◆ GOAL ◆
From the records below, quote word for word everything from the line containing "8h21 is what I'm after." down to the line containing "The time is 10h58m59s", including both of those lines. Quote nothing else.

┌──

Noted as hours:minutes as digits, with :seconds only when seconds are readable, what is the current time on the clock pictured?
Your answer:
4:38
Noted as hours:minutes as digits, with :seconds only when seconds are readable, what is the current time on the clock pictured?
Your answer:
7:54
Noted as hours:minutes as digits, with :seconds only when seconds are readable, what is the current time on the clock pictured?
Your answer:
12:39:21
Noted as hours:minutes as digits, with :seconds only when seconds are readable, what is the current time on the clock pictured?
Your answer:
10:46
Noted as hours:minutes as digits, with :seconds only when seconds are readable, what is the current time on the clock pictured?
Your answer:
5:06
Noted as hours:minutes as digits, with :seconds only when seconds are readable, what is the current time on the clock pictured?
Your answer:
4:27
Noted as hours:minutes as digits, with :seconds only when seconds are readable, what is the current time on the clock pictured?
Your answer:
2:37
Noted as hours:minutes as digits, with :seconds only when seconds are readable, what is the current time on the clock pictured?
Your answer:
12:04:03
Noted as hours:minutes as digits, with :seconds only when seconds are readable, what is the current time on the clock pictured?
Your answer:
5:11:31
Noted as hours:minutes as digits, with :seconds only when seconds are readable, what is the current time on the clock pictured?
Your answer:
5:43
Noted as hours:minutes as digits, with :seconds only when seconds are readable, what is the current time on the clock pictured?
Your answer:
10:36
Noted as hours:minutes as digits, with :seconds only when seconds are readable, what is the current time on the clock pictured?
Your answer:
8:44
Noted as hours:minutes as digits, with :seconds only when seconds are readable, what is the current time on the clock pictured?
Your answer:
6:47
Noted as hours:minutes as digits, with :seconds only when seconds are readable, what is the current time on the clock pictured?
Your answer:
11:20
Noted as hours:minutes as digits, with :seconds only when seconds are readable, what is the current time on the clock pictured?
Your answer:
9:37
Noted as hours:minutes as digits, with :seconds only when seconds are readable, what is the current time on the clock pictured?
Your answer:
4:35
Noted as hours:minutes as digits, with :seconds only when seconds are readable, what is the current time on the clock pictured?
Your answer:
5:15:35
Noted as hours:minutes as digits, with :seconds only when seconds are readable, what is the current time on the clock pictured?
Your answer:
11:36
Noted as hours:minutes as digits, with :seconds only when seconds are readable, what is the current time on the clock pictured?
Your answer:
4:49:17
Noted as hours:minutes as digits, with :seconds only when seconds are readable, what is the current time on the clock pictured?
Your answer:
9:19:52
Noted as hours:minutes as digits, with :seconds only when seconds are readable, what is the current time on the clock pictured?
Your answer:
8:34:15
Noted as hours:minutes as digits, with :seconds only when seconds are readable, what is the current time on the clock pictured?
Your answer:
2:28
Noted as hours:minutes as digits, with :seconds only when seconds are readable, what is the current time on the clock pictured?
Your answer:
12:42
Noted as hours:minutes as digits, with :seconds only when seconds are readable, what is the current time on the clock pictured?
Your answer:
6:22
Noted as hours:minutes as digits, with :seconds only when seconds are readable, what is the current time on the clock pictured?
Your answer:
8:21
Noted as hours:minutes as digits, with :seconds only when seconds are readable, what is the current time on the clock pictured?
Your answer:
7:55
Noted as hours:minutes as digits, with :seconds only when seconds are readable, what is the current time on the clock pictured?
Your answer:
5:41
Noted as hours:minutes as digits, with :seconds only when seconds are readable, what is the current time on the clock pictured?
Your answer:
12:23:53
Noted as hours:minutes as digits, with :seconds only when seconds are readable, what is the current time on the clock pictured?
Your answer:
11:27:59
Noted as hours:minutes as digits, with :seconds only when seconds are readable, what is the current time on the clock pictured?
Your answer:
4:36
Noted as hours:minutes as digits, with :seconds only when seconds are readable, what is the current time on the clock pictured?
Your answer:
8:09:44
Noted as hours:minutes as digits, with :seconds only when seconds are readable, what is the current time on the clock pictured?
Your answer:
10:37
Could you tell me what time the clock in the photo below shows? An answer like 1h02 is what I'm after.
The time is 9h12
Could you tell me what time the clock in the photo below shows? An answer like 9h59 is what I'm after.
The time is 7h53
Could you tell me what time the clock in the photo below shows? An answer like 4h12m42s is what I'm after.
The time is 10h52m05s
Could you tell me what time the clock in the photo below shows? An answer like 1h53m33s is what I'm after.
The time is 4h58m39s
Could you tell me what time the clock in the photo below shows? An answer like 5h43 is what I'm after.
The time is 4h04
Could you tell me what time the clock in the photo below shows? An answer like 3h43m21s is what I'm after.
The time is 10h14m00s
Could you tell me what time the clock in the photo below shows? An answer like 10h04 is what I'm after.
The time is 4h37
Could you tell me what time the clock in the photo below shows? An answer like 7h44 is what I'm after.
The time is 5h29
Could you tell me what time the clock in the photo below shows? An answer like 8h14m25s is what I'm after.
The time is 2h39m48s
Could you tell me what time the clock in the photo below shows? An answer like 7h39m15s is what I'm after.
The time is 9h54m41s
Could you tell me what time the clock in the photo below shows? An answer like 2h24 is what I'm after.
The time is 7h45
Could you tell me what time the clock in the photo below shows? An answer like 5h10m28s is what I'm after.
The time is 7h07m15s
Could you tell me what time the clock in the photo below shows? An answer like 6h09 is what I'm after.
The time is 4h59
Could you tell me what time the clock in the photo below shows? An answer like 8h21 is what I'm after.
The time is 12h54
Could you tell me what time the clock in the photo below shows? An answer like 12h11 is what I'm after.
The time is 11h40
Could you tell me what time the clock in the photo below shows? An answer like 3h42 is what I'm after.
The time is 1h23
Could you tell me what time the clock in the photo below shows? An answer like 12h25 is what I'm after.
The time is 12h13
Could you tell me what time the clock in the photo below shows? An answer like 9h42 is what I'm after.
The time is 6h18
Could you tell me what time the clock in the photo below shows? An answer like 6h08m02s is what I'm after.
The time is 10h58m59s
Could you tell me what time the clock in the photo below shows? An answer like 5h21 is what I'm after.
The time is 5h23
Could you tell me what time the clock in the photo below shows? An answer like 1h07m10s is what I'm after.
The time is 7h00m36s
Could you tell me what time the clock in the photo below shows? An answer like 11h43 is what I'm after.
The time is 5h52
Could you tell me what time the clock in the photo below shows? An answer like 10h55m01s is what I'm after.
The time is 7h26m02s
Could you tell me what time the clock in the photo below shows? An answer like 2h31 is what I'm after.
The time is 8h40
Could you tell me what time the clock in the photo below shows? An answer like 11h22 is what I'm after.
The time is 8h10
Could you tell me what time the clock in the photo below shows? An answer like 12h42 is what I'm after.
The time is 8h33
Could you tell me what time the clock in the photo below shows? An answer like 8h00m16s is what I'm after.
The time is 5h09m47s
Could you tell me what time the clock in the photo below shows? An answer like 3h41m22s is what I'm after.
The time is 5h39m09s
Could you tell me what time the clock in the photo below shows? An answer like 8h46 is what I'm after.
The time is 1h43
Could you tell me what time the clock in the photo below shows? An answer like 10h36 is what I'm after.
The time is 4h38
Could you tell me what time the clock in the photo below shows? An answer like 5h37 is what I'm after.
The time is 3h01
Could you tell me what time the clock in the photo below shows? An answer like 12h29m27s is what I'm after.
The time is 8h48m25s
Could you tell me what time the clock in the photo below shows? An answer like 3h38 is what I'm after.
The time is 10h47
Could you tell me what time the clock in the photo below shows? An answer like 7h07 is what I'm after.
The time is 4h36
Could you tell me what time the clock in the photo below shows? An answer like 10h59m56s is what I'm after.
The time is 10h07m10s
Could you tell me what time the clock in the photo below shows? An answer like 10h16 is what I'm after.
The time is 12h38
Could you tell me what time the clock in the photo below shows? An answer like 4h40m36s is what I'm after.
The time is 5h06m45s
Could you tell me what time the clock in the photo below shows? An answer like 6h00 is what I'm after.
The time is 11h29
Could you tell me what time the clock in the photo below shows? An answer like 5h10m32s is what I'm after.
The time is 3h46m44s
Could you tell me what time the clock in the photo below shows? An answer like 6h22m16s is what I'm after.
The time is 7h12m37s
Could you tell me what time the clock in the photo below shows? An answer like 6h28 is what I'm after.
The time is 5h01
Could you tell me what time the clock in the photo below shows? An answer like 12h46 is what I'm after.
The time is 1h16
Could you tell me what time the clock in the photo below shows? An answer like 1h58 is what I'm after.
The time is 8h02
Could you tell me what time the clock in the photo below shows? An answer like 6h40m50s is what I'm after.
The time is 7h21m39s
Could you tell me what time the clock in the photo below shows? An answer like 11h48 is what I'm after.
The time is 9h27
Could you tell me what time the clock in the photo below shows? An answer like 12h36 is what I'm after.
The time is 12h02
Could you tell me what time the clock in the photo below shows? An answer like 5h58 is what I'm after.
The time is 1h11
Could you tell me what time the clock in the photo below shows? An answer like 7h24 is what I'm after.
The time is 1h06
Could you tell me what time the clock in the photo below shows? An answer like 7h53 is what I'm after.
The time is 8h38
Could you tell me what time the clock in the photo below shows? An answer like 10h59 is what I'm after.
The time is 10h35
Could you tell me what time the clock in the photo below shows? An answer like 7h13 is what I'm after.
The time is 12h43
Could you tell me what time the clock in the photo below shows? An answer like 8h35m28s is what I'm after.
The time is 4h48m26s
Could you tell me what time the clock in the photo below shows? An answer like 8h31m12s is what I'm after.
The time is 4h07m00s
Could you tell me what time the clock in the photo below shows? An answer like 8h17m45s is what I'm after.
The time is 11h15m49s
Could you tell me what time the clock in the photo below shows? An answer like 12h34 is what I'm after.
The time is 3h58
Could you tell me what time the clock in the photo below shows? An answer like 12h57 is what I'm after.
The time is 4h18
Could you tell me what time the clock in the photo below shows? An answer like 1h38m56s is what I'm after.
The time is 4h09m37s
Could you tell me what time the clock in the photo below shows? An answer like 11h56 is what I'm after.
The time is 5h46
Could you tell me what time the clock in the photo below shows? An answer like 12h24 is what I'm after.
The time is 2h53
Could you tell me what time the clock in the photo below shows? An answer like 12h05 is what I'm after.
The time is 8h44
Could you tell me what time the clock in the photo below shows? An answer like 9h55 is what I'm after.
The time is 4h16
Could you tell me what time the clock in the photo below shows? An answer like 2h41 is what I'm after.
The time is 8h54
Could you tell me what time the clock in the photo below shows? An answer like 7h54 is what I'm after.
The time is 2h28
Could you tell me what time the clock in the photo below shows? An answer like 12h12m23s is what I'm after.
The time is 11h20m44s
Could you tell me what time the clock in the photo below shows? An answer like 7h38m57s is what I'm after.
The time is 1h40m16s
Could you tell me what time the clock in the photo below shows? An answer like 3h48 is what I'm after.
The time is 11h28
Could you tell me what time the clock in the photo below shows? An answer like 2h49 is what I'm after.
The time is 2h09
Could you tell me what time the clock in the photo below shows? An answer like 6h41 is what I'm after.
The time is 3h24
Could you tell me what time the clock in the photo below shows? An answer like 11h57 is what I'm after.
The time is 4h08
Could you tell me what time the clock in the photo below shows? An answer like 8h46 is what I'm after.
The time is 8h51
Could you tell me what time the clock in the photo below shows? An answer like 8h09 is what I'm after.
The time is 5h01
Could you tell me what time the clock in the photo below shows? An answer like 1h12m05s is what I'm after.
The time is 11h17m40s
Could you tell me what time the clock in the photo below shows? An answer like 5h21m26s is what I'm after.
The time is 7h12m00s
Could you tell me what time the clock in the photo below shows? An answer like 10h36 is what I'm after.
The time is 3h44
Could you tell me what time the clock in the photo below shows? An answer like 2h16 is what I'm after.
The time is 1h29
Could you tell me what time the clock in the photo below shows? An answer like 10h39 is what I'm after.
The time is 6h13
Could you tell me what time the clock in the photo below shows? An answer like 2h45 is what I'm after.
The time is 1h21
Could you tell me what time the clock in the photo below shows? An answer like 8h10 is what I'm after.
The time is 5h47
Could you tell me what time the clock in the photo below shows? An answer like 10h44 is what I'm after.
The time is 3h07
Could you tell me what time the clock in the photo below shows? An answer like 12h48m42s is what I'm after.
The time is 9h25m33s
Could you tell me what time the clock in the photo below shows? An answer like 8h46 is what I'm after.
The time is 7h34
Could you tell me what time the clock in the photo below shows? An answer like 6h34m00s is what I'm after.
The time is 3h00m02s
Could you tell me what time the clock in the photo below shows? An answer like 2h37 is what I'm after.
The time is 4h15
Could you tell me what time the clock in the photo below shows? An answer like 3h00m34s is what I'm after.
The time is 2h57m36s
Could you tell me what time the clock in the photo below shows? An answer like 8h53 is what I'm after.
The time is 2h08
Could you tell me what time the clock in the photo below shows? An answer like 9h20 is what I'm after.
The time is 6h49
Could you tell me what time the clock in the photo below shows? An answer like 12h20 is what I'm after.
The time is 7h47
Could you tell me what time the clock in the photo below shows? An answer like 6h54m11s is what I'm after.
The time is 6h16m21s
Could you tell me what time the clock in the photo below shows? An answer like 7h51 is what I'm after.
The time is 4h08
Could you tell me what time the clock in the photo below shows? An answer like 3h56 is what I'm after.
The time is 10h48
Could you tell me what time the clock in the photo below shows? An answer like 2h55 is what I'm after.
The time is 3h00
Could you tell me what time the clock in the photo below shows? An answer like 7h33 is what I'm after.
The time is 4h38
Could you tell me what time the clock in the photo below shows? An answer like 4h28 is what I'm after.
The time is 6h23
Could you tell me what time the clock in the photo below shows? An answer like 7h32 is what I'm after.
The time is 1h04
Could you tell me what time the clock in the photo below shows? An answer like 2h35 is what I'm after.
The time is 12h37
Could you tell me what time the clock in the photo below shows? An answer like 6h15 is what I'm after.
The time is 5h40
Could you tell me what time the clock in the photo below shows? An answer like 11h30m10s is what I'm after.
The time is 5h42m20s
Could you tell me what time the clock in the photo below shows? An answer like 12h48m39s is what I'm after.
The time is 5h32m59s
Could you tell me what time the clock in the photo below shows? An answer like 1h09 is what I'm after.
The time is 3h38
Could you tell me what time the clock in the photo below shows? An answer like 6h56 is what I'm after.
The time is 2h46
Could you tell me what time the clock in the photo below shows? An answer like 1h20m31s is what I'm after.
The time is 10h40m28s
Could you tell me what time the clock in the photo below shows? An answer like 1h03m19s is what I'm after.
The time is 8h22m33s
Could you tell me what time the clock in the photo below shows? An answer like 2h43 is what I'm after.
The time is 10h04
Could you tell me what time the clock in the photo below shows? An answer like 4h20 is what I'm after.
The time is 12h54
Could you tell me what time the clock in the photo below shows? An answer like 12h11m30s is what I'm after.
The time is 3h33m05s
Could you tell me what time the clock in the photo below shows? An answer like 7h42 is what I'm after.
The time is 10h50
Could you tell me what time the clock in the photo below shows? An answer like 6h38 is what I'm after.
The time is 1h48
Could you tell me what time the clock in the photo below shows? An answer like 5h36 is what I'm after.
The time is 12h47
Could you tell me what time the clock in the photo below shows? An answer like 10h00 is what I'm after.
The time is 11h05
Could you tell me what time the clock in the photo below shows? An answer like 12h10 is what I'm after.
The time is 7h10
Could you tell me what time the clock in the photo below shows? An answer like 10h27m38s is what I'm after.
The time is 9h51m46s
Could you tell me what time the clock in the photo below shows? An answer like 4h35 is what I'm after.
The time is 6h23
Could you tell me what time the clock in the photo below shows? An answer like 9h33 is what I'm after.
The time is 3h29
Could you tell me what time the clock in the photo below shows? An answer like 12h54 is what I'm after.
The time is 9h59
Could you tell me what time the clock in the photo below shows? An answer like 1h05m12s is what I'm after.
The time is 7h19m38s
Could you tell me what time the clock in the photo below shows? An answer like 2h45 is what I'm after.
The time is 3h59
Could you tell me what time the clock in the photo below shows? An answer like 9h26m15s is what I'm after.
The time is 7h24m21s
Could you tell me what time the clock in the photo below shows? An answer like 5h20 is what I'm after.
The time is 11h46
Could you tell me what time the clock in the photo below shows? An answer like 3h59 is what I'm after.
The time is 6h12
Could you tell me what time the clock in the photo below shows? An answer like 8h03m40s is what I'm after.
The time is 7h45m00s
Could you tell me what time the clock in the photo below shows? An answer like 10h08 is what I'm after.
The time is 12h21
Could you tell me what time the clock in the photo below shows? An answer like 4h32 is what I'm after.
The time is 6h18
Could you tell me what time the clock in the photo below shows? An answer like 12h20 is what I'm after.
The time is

└──

◆ EXERCISE SOLUTION ◆
Could you tell me what time the clock in the photo below shows? An answer like 8h21 is what I'm after.
The time is 12h54
Could you tell me what time the clock in the photo below shows? An answer like 12h11 is what I'm after.
The time is 11h40
Could you tell me what time the clock in the photo below shows? An answer like 3h42 is what I'm after.
The time is 1h23
Could you tell me what time the clock in the photo below shows? An answer like 12h25 is what I'm after.
The time is 12h13
Could you tell me what time the clock in the photo below shows? An answer like 9h42 is what I'm after.
The time is 6h18
Could you tell me what time the clock in the photo below shows? An answer like 6h08m02s is what I'm after.
The time is 10h58m59s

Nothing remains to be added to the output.